I’d like very much to be one of those adopter (on library author side), especially in the context of having a jdk 8 and 9+ variance awareness

But I didn’t really understood what shall be done in order to implement it, neither I managed to get some help on SO or here

Could you please give me some inputs how to implement it?

Also, I’m using Jitpack, would that be a problem?

Please also consider support for metadata information of dependency declarations that can be used for authenticating the same. This could either be a hash, if it is a strict dependency, or the OpenPGP key fingerprint(s) expected to sign the dependency (in case of a dependency declared via dynamic/ranged version specifier).

See also: MNG-6026: Extend the Project Object Model (POM) with trust information (OpenPGP, hash values)

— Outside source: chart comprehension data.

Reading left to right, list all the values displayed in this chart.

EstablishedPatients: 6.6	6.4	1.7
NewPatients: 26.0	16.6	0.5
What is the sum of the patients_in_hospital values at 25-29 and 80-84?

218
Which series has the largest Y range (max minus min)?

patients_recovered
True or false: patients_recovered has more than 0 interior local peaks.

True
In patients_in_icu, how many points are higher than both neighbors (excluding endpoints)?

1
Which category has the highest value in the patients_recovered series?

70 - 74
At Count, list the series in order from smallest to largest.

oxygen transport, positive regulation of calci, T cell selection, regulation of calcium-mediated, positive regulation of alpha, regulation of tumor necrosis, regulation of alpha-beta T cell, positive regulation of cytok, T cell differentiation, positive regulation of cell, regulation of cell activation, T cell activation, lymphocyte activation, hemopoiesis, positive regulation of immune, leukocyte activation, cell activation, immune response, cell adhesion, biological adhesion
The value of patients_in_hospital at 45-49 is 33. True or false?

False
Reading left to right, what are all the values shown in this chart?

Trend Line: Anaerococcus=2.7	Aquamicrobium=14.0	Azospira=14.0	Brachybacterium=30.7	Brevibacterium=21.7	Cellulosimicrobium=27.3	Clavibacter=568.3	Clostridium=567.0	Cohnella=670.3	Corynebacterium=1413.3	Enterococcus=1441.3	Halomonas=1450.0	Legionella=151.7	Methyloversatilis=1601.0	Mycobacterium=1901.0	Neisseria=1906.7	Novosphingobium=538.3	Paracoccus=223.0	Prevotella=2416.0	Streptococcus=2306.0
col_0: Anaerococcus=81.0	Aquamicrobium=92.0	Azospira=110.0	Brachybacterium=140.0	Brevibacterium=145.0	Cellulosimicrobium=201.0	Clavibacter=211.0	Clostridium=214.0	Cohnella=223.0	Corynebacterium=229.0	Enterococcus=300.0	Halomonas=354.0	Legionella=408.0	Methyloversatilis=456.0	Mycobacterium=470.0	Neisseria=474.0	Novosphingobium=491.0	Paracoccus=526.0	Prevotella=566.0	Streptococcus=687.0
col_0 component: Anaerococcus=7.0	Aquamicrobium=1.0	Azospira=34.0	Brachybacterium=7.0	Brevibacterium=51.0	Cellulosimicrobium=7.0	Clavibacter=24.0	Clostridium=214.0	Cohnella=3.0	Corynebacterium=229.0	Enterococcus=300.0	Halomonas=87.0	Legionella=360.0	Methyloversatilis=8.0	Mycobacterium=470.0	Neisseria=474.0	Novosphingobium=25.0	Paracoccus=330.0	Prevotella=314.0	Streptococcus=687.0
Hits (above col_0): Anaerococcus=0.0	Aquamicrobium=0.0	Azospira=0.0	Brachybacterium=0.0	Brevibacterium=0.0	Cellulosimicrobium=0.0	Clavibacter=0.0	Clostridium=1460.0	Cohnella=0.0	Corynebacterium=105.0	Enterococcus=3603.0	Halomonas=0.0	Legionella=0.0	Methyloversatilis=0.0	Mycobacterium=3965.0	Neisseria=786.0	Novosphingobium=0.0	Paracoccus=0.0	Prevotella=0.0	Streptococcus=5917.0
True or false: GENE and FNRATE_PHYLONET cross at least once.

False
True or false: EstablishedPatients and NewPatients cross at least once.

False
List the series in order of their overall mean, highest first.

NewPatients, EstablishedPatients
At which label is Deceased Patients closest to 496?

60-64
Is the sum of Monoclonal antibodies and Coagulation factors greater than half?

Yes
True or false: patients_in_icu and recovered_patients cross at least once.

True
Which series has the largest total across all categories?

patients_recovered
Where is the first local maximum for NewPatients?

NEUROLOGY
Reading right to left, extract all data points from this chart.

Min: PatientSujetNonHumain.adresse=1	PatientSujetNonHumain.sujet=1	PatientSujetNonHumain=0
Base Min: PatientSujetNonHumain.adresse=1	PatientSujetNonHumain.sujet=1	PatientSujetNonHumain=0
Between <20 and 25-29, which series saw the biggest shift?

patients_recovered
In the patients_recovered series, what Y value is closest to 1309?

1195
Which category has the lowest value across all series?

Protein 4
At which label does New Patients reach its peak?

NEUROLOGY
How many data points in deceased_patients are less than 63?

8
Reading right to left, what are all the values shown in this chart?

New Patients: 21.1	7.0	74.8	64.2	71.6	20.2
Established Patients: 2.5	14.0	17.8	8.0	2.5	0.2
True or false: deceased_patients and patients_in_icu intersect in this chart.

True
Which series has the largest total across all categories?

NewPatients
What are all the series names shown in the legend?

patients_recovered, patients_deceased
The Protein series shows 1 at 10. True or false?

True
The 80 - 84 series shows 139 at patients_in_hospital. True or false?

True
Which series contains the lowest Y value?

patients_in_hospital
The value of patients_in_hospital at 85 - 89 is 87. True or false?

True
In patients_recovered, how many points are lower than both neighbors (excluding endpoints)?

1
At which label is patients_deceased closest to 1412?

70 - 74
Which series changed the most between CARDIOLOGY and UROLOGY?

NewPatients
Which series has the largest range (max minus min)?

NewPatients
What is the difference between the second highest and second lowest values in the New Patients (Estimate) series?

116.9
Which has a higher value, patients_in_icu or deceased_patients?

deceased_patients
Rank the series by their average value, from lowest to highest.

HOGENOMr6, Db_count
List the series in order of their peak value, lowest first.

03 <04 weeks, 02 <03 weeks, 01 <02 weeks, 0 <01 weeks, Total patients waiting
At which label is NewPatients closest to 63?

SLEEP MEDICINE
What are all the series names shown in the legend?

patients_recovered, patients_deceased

It’s a struggle. Why can’t it be simpler?
Such as, I’m putting together a publication, I enumerate the artifacts (jars), and the metadata automatically generates (with some defaults that I can tweak). Done.

The whole “component” thing ties everything together. And requires authoring a plugin, as you can’t create a component ad-hoc? For most people there is only one component, “java”, the default one. Make metadata publishing available for those people.

What are you talking about? Metadata is available for “those people” and even enabled by default already.

Sorry didn’t express myself well. I was planning to write a separate post detailing my ordeal in customizing publishing for a multi-variant artifact to 2 different repos. In short, it is next to impossible even with days of research.

So: say you’ve got the .jar, -sources.jar, -javadoc.jar and even an -all.jar published to a repo, yes that works through the java component.
But what if you want a subset of these jars going to a different repo? Say all except the main jar. You can’t do it.
I would like the ability to enumerate the variants/configurations to publish to Repo1, and separately those that go to Repo2, and metadata to be generated automatically for both. This is currently not possible.